Skispringen Sven Hannawald über DSV-Springer, Favoriten und neue Regeln
Am Wochenende springen die DSV-Adler in Lillehammer in die neue Weltcup-Saison. Auf der Schanze in Norwegen sieht der Sportschau-Experte Sven Hannawald die üblichen Verdächtigen im Favoritenkreis: den Österreicher Stefan Kraft, den Japaner Ryoyu Kobayashi – und Andreas Wellinger.
"Der hat Selbstvertrauen und kommt mit seinem Material super zurecht", sagt Hannawald über Wellinger. Der 29-Jährige ist die klare Nummer eins im DSV-Team - und die größte Hoffnung auf den ersten deutschen Sieg bei der Vierschanzentournee seit 2002. Damals hatte Hannawald selbst Deutschland begeistert und einen Skisprung-Hype ausgelöst: Er war der erste Athlet, dem es gelang, alle vier Springen der Tournee zu gewinnen.
Hannawald hofft, dass ihn in dieser Saison einer der DSV-Adler ablöst: "Ich wünsche es ihnen sehnlichst, weil ich weiß, wie es sich anfühlt, als Deutscher die Vierschanzentournee zu gewinnen."
Zum erweiterten Favoritenkreis zählt er aber auch andere Deutsche: Philipp Raimund etwa oder Pius Paschke. Letzterer habe in der Sommersaison gute Leistungen gezeigt, so Hannawald. Vergangene Saison war bei ihm der Knoten geplatzt - er feierte in Ruka sein erstes Weltcup-Podest, in Engelberg gar seinen ersten Sieg. In dieser Saison soll nun Stabilität her. "Ich gehe davon aus, dass Pius sich weiterentwickelt hat. Er macht einen souveränen Eindruck", sagt Hannawald.
Adrian Tittel schnuppert Weltcup-Luft
Paschke ist mit 34 Jahren der älteste und erfahrenste DSV-Adler. Der Jüngste im Weltcup-Team ist der 20-jährige Adrian Tittel. Er ist das neue Gesicht in der ersten Mannschaft. Bei der Junioren-WM Anfang des Jahres gewann der Athlet von der SG Nickelhütte drei Medaillen. Jetzt will er erstmals im Weltcup-Zirkus mitmischen. In Lillehammer hat er die erste Chance.

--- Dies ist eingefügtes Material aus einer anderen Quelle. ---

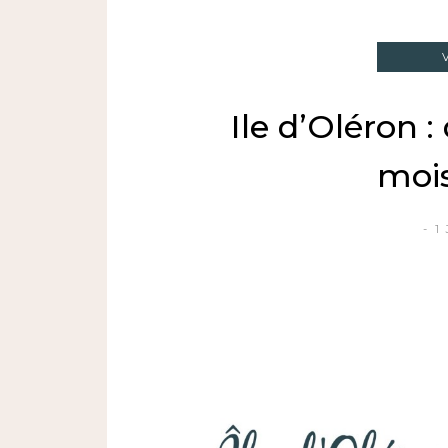
Ile d’Oléron 
moi
1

"Er ist sehr motiviert. Du merkst ihm an, dass er vorwärtskommen möchte", sagt Hannawald, der sich an seine ersten Weltcup-Sprünge erinnern kann: "Ich war aufgeregt. Da vergisst man vor Aufregung dann auch mal, worum es beim Skispringen geht. Aber ich habe oft das Gefühl, dass die junge Generation damit cooler umgeht."

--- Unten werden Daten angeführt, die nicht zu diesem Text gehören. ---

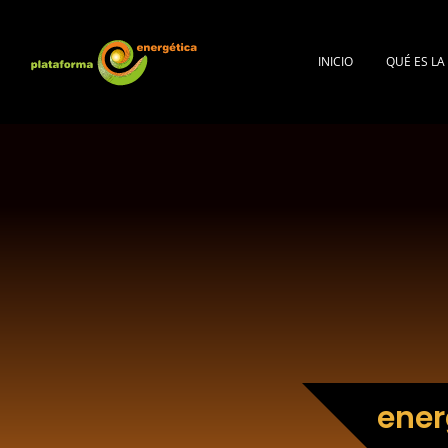
INICIO
QUÉ ES L
ener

Hannawald: "Bin völliger Befürworter der Regeländerung"
Auch Markus Eisenbichler ist zurück: Nach seiner schwachen Vorsaison hat er sich zurück ins Weltcup-Team gekämpft. "Gott sei Dank hat Markus einen neuen Weg mit den Trainern gefunden." Zuletzt machte der 33-jährige Eisenbichler Schlagzeilen, weil er eine Regeländerung der FIS scharf kritisierte.
Fortan gibt es für unsaubere Landungen mehr Punkte Abzug. Statt bisher zwei Punkte, die Athleten für einen missratenen Telemark einkassieren, drohen jetzt drei Zähler Abzug von den Juroren. "Das finde ich total bescheuert, ganz ehrlich, was sich die FIS da wieder hat einfallen lassen", so äußerte sich Eisenbichler zur Neuerung.
Hannawald ist da anderer Meinung: "Ich bin völliger Befürworter des neuen Ansatzes." Beim Skispringen dürfe es nicht nur um Weite gehen, "es muss auch um das stilistisch Schöne und um eine saubere Landung gehen".
Hannawald: "Eine Chance für Techniker"
"Wenn einer wie ein Hubschrauber ums Eck kommt und trotzdem noch weit springt, da muss ich sagen: Skispringen ist für mich etwas anderes. Und diese Sieger wird es so nicht mehr geben. Das find ich gut."
Hannawald - der selbst für seine feinen Landungen bekannt war - sieht in der Regeländerung eine Chance, damit Athleten an ihrer Landung arbeiten, einen stärkeren Fokus auf saubere Technik legen.
"Wenn einer wie ein Hubschrauber ums Eck kommt und trotzdem noch weit springt, da muss ich sagen: Skispringen ist für mich etwas anderes."
Neben "technisch schöneren" Siegen dürfen sich die Zuschauer in dieser Saison auch auf die WM im norwegischen Trondheim freuen. Bei der Jagd um die Medaillen zählt Wellinger zu den Top-Favoriten. Bis dahin kann er in Lillehammer die Basis legen.